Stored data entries
..............................

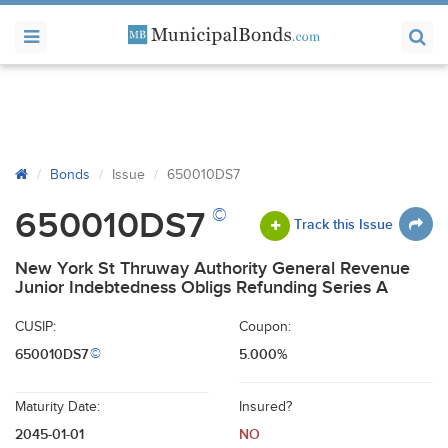
Bonds
Issue
650010DS7
©
650010DS7
Track this Issue
New York St Thruway Authority General Revenue
Junior Indebtedness Obligs Refunding Series A
CUSIP:
Coupon:
650010DS7
5.000%
©
Maturity Date:
Insured?
2045-01-01
NO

..............................

• Aim of the task
For each entry, copy the text exactly and leave out any image it carries.

• Completed exercise
Bonds
Issue
650010DS7
©
650010DS7
Track this Issue
New York St Thruway Authority General Revenue
Junior Indebtedness Obligs Refunding Series A
CUSIP:
Coupon:
650010DS7
5.000%
©
Maturity Date:
Insured?
2045-01-01
NO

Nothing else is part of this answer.